At times this chilling tale seems neo-gothic, reminiscent of the work of Patrick McGrath, though much more compact. Ducornet has the extraordinary ability to compress an explosive tale of violence and repression in a small, tight container. Her customary control, however, is lost for a moment or two, when the Freudianism is too obvious, almost cartoonish (involving a cigar store and a pen shop). Other than these brief lapses, we are simultaneously repulsed and entranced as the disturbing but gorgeous story accelerates to its forgone conclusion.
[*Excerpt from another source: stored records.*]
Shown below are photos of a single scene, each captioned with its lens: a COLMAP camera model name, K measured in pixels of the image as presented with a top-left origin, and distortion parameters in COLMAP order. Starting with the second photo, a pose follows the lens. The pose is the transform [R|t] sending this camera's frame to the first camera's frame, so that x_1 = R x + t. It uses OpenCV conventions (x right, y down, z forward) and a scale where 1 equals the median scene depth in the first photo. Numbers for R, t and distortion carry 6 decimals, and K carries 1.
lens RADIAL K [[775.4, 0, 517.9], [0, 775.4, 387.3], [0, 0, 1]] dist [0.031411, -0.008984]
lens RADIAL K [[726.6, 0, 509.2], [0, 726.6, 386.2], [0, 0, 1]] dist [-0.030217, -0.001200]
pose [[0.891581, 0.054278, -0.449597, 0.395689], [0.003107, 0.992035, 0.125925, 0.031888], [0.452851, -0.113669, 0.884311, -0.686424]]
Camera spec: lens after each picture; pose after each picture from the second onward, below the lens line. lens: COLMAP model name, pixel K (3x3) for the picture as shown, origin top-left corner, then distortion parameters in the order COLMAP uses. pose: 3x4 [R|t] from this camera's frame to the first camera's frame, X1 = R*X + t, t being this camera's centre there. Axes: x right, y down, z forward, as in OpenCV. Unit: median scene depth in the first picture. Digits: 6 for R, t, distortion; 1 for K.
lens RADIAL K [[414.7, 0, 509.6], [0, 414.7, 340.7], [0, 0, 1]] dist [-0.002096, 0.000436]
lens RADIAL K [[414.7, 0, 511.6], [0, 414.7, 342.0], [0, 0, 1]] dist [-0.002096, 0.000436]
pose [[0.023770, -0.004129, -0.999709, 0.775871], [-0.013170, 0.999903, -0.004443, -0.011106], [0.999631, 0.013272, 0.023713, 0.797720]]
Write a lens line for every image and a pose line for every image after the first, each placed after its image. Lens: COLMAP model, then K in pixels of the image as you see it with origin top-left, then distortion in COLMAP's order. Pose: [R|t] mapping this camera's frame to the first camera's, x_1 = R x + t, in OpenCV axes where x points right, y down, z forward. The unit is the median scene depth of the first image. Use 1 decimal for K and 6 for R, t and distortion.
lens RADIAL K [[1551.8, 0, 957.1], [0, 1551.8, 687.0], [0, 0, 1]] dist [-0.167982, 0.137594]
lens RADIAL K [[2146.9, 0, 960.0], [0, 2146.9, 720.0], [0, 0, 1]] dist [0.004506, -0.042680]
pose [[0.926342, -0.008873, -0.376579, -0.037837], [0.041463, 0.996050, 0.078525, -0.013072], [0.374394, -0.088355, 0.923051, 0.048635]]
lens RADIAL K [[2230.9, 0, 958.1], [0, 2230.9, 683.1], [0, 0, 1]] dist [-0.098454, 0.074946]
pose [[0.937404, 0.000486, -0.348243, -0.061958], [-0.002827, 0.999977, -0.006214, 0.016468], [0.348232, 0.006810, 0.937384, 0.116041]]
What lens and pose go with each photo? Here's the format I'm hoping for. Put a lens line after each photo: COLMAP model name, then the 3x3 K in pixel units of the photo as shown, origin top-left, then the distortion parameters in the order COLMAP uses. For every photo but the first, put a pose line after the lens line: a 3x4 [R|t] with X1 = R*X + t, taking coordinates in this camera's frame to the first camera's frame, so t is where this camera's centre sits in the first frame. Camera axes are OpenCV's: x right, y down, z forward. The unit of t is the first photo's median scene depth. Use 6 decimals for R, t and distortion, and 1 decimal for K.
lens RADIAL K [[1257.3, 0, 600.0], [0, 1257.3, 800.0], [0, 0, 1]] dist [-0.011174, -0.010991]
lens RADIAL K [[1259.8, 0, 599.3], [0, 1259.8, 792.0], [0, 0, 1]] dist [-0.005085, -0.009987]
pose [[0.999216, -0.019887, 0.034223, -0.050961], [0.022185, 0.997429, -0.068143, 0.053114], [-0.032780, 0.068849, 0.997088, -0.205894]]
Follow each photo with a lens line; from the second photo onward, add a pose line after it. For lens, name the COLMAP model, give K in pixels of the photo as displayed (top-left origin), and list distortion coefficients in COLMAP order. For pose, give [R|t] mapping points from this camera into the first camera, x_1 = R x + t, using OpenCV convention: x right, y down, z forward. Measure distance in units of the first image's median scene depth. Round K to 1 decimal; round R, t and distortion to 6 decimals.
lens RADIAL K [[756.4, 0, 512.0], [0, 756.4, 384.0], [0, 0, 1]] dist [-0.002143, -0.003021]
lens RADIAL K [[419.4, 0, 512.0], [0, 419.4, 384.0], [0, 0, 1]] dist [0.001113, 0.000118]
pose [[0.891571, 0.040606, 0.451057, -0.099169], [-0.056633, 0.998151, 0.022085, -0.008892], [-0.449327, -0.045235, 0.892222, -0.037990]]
Netsuke is a tragedy, a dark drama of a mind twisted by the horror of circumstances beyond one's control, yet nourished by a willful refusal to lay bare the root of the problem. The catharsis comes as we are reassured that hubris, like Oedipus' arrogant certainty about things he could not possibly know, is ultimately punished. (Ducornet does not use "hubris," nor does she invoke Oedipus, but she is undoubtedly cognizant of both.) Unfortunately, there are many casualties among the innocent bystanders. Despite likening himself to a demon, and to the Prince of Darkness himself, the flawed protagonist is not pure evil, but rather both victimizer and the victim of an inherited curse.